During the Mass, the archbishop also asked the students "to pray about, think about and consider" a vocation to the priesthood or religious life.

"We need smart, holy priests and religious," the prelate said. "A vocation starts as a thought and turns around in our hearts until the very idea of it makes us happy.”

Students kneel in prayer at Archbishop Gregory's Jan. 28 Catholic Schools Week Mass at Mother Catherine Academy in Mechanicsville, Maryland. (CS photo/Andrew Biraj)

Speaking to the faculty, parents and grandparents who gathered for the Mass, Archbishop Gregory said his message was not just for the students. "Be holy, loving and generous Catholics, because we need both the little kind and the big kind," he told the adults.

Prior to and after Mass, Archbishop Gregory greeted students and faculty from various classes at the school.

Mother Catherine Academy was formerly Mother Catherine Spalding Catholic School, and was sponsored by the Archdiocese of Washington. Five years ago as it was facing dwindling enrollment and financial difficulties, it became an independent Catholic school and changed its name.

"The school is an exciting model for a new way forward for schools," said Jerry Spence, president of the Mother Catherine Academy Board of Trustees. "We are growing in enrollment year after year." 

The school, with about 170 students, is a regional school that draws students from five nearby parishes: Sacred Heart Parish in Bushwood, Holy Angels Parish in Avenue, St. Joseph Parish in Morganza, Immaculate Conception Parish in Mechanicsville and Our Lady of the Wayside Parish in Chaptico.

"We have a three-legged approach where we see the parishes, families and school working together to keep children stable," Spence said. "We see our success in our successful students.”

Archbishop Gregory greets students during his Jan. 28 visit to Mother Catherine Academy in Mechanicsville, Maryland. (CS photo/Andrew Biraj)
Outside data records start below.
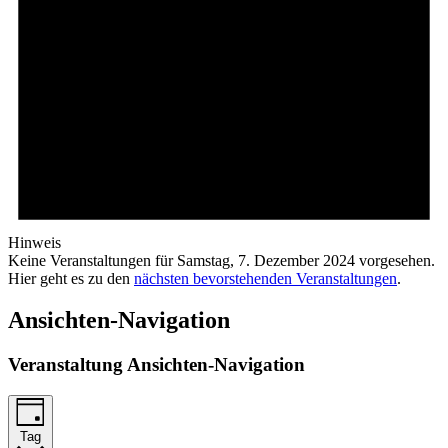
Hinweis
Keine Veranstaltungen für Samstag, 7. Dezember 2024 vorgesehen.
Hier geht es zu den
nächsten bevorstehenden Veranstaltungen
.
Ansichten-Navigation
Veranstaltung Ansichten-Navigation
Tag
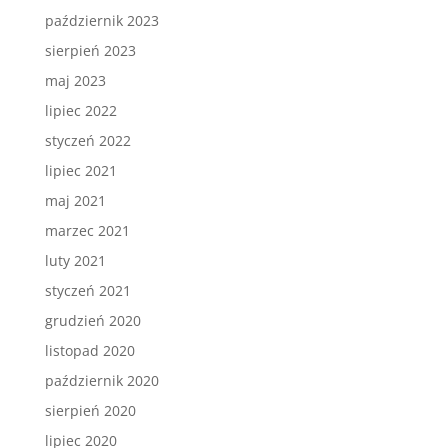
październik 2023
sierpień 2023
maj 2023
lipiec 2022
styczeń 2022
lipiec 2021
maj 2021
marzec 2021
luty 2021
styczeń 2021
grudzień 2020
listopad 2020
październik 2020
sierpień 2020
lipiec 2020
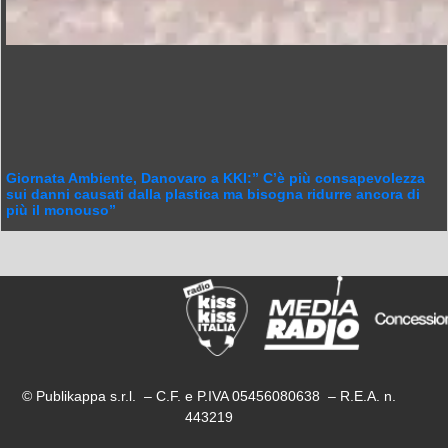
Giornata Ambiente, Danovaro a KKI:” C’è più consapevolezza
sui danni causati dalla plastica ma bisogna ridurre ancora di
più il monouso”
© Publikappa s.r.l. – C.F. e P.IVA 05456080638 – R.E.A. n.
443219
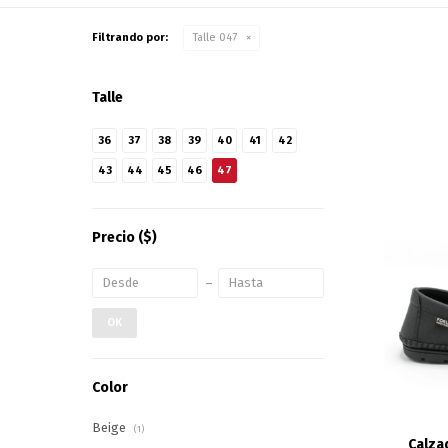
Filtrando por:
Talle 047
Talle
36
37
38
39
40
41
42
43
44
45
46
47
Precio
($)
OK
Color
Beige
(1)
Calza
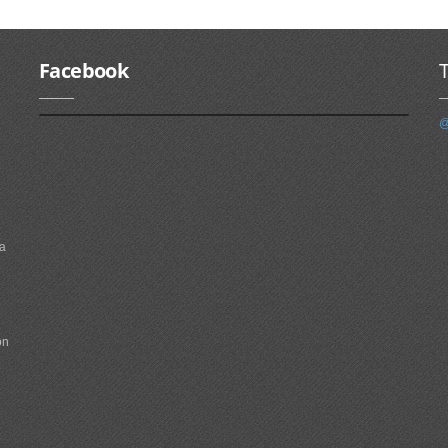
Facebook
T
@
na
on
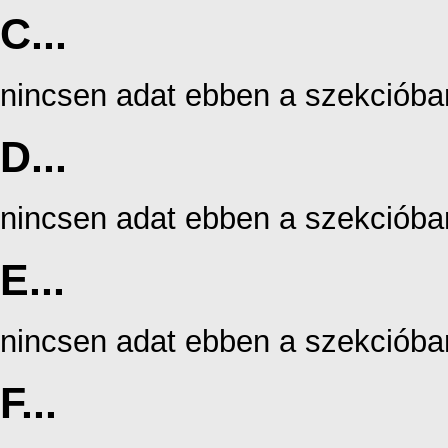
C...
nincsen adat ebben a szekcióba
D...
nincsen adat ebben a szekcióba
E...
nincsen adat ebben a szekcióba
F...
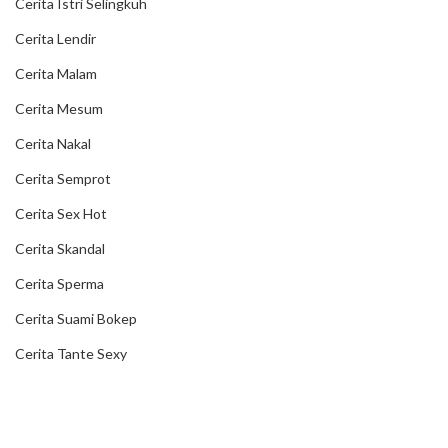
Cerita Istri Selingkuh
Cerita Lendir
Cerita Malam
Cerita Mesum
Cerita Nakal
Cerita Semprot
Cerita Sex Hot
Cerita Skandal
Cerita Sperma
Cerita Suami Bokep
Cerita Tante Sexy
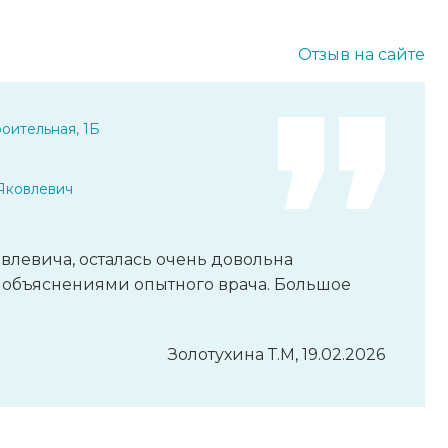
Отзыв на сайте
оительная, 1Б
Яковлевич
влевича, осталась очень довольна
объяснениями опытного врача. Большое
Золотухина Т.М, 19.02.2026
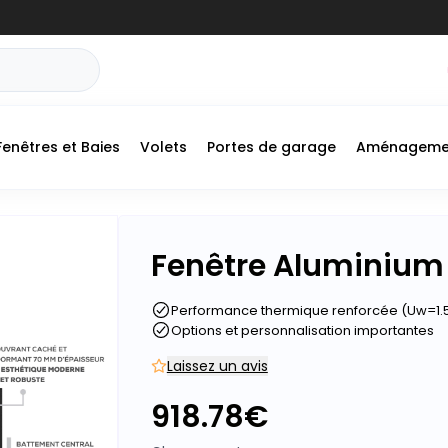
Fenêtres et Baies
Volets
Portes de garage
Aménageme
Fenêtre Aluminium 
Performance thermique renforcée (Uw=1.
Options et personnalisation importantes
Laissez un avis
918.78
€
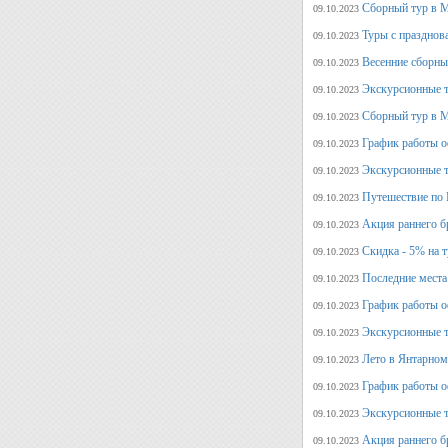
Сборный тур в М
09.10.2023
Туры с празднов
09.10.2023
Весенние сборны
09.10.2023
Экскурсионные т
09.10.2023
Сборный тур в М
09.10.2023
График работы о
09.10.2023
Экскурсионные т
09.10.2023
Путешествие по 
09.10.2023
Акция раннего б
09.10.2023
Скидка - 5% на 
09.10.2023
Последние места
09.10.2023
График работы оф
09.10.2023
Экскурсионные т
09.10.2023
Лето в Янтарном
09.10.2023
График работы о
09.10.2023
Экскурсионные т
09.10.2023
Акция раннего б
09.10.2023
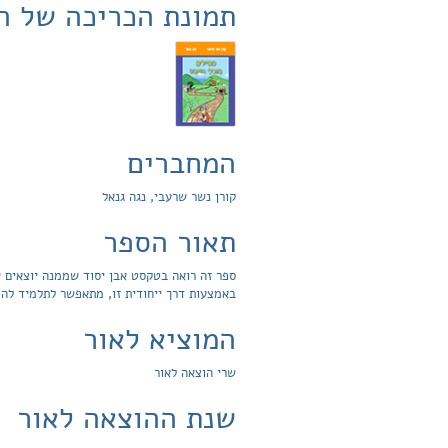
תמונת הכריכה של ה
המחברים
קורן נשר שרעבי, נגה גנאל
תאור הספר
ספר זה רואה בטקסט אבן יסוד שממנה יוצאים ש
באמצעות דרך ייחודית זו, מתאפשר לתלמיד לה
המוציא לאור
שרי הוצאה לאור
שנת ההוצאה לאור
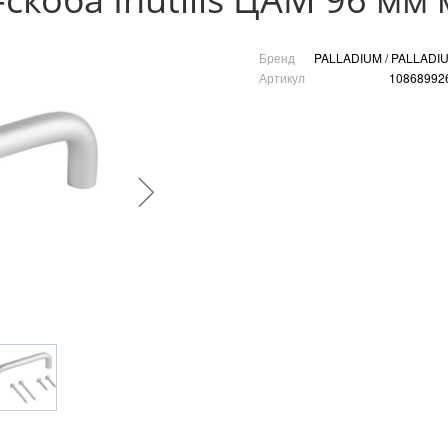
Бренд
PALLADIUM / PALLADI
Артикул
10868992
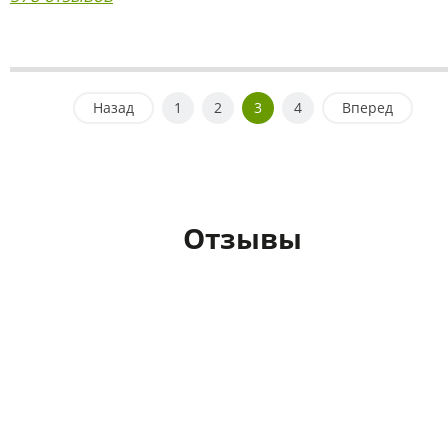
Назад
1
2
3
4
Вперед
Отзывы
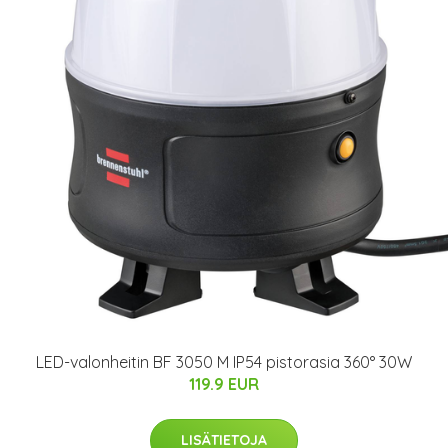
LED-valonheitin BF 3050 M IP54 pistorasia 360° 30W
119.9 EUR
LISÄTIETOJA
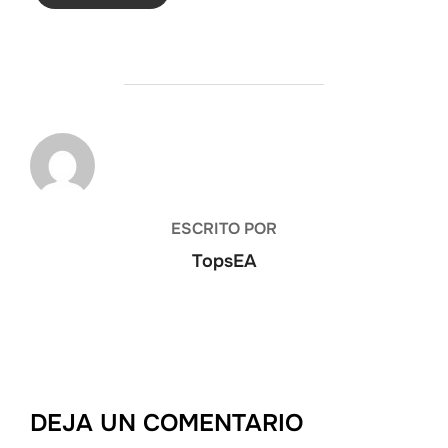
AUTOR DE LA ENTRADA
ESCRITO POR
TopsEA
DEJA UN COMENTARIO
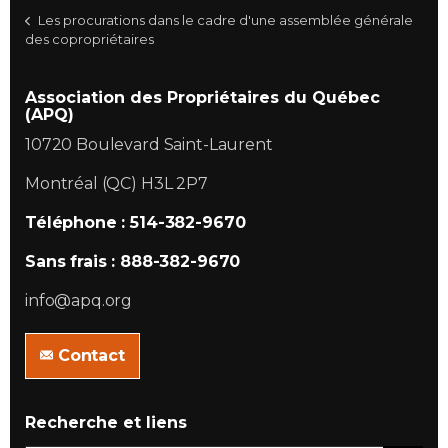
Les procurations dans le cadre d'une assemblée générale
des copropriétaires
Association des Propriétaires du Québec
(APQ)
10720 Boulevard Saint-Laurent
Montréal (QC) H3L 2P7
Téléphone : 514-382-9670
Sans frais : 888-382-9670
info@apq.org
Contact
Recherche et liens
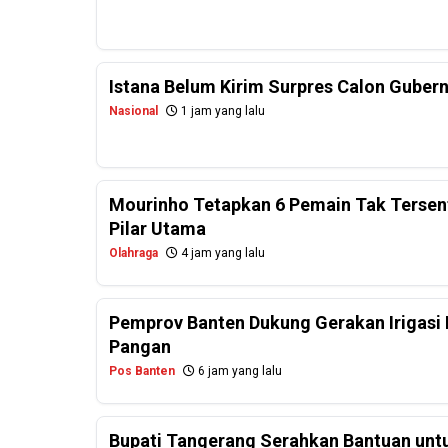
Istana Belum Kirim Surpres Calon Gubernu
Nasional
1 jam yang lalu
Mourinho Tetapkan 6 Pemain Tak Tersentu
Pilar Utama
Olahraga
4 jam yang lalu
Pemprov Banten Dukung Gerakan Irigasi 
Pangan
Pos Banten
6 jam yang lalu
Bupati Tangerang Serahkan Bantuan untu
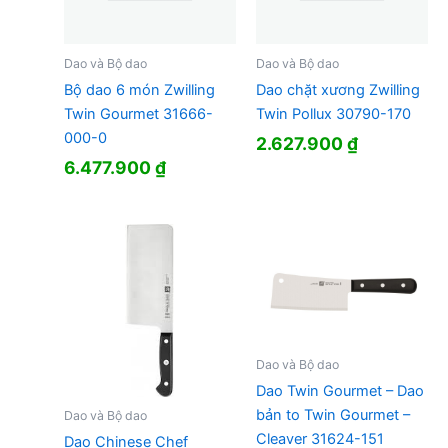
Dao và Bộ dao
Dao và Bộ dao
Bộ dao 6 món Zwilling
Dao chặt xương Zwilling
Twin Gourmet 31666-
Twin Pollux 30790-170
000-0
2.627.900
₫
6.477.900
₫
Dao và Bộ dao
Dao Twin Gourmet – Dao
bản to Twin Gourmet –
Dao và Bộ dao
Cleaver 31624-151
Dao Chinese Chef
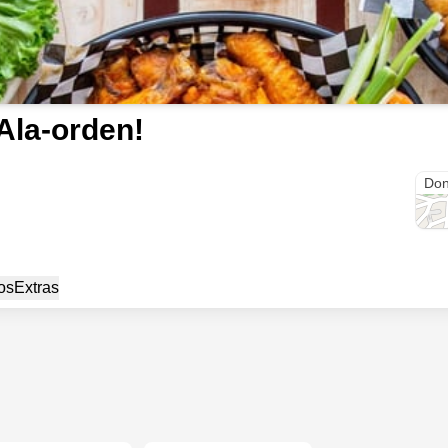
Ala-orden!
Alta
Don
os
Extras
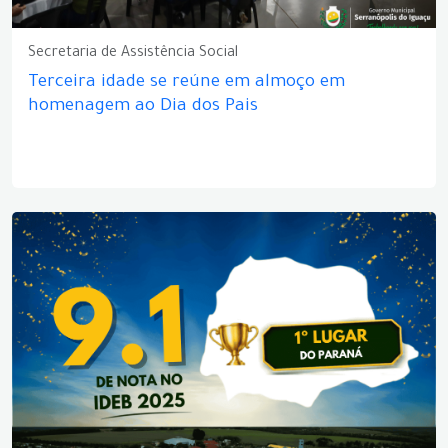
Secretaria de Assistência Social
Terceira idade se reúne em almoço em
homenagem ao Dia dos Pais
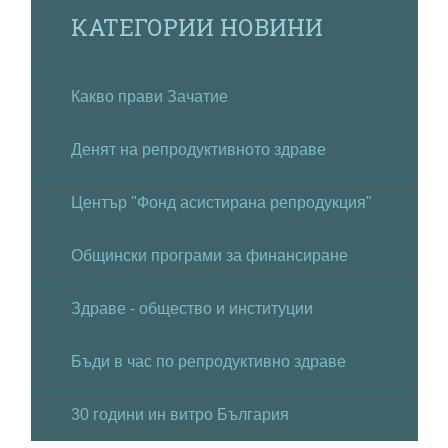
КАТЕГОРИИ НОВИНИ
Какво прави Зачатие
Денят на репродуктивното здраве
Център "Фонд асистирана репродукция"
Общински програми за финансиране
Здраве - общество и институции
Бъди в час по репродуктивно здраве
30 години ин витро България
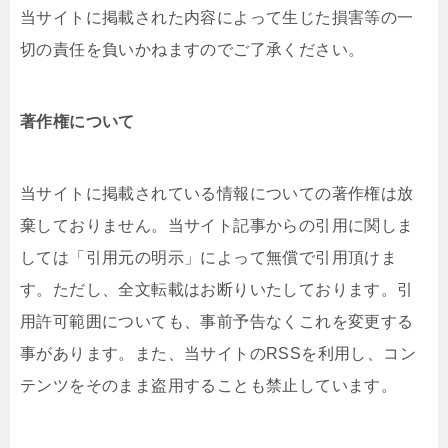
当サイトに掲載された内容によって生じた損害等の一
切の責任を負いかねますのでご了承ください。
著作権について
当サイトに掲載されている情報についての著作権は放
棄しておりません。当サイト記事からの引用に関しま
しては「引用元の明示」によって無償で引用頂けま
す。ただし、全文転載はお断りいたしております。引
用許可範囲についても、事前予告なくこれを変更する
事があります。また、当サイトのRSSを利用し、コン
テンツをそのまま盗用することも禁止しています。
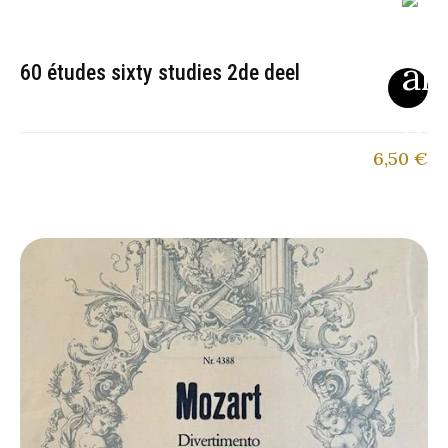
60 études sixty studies 2de deel
6,50
€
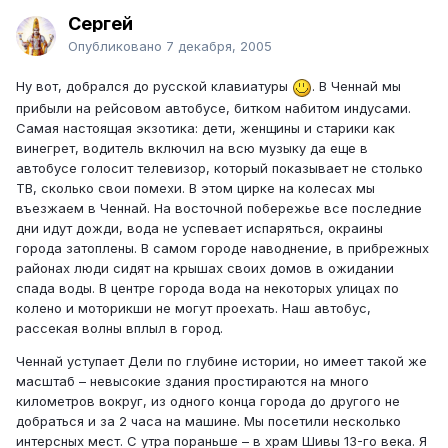
Сергей
Опубликовано
7 декабря, 2005
Ну вот, добрался до русской клавиатуры
. В Ченнай мы
прибыли на рейсовом автобусе, битком набитом индусами.
Самая настоящая экзотика: дети, женщины и старики как
винегрет, водитель включил на всю музыку да еще в
автобусе голосит телевизор, который показывает не столько
ТВ, сколько свои помехи. В этом цирке на колесах мы
въезжаем в Ченнай. На восточной побережье все последние
дни идут дожди, вода не успевает испаряться, окраины
города затоплены. В самом городе наводнение, в прибрежных
районах люди сидят на крышах своих домов в ожидании
спада воды. В центре города вода на некоторых улицах по
колено и моторикши не могут проехать. Наш автобус,
рассекая волны вплыл в город.
Ченнай уступает Дели по глубине истории, но имеет такой же
масштаб – невысокие здания простираются на много
километров вокруг, из одного конца города до другого не
добраться и за 2 часа на машине. Мы посетили несколько
интерсных мест. С утра пораньше – в храм Шивы 13-го века. Я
The school is named after Mother Catherine Spalding, a Charles County native who founded the Sisters of Charity of Nazareth, Kentucky, the order that established the school. While the order no longer staffs the school, the sisters and the school still maintain a relationship.

This past September, members of the school's Girl Scout troop traveled to Nazareth, Kentucky, to meet with the sisters and bring items for the Sisters of Charity museum.

"We have a covenant relationship with the sisters -- they support us and we support them," explained Anthony Wojt, principal of Mother Catherine Academy. 

After noting the Catholic school’s historic legacy with that religious community, the principal spoke about its importance for the Church, now and in the future, "We agree that children need a Catholic education so that we will have leaders in our community and in our Church who have the values we instilled in them."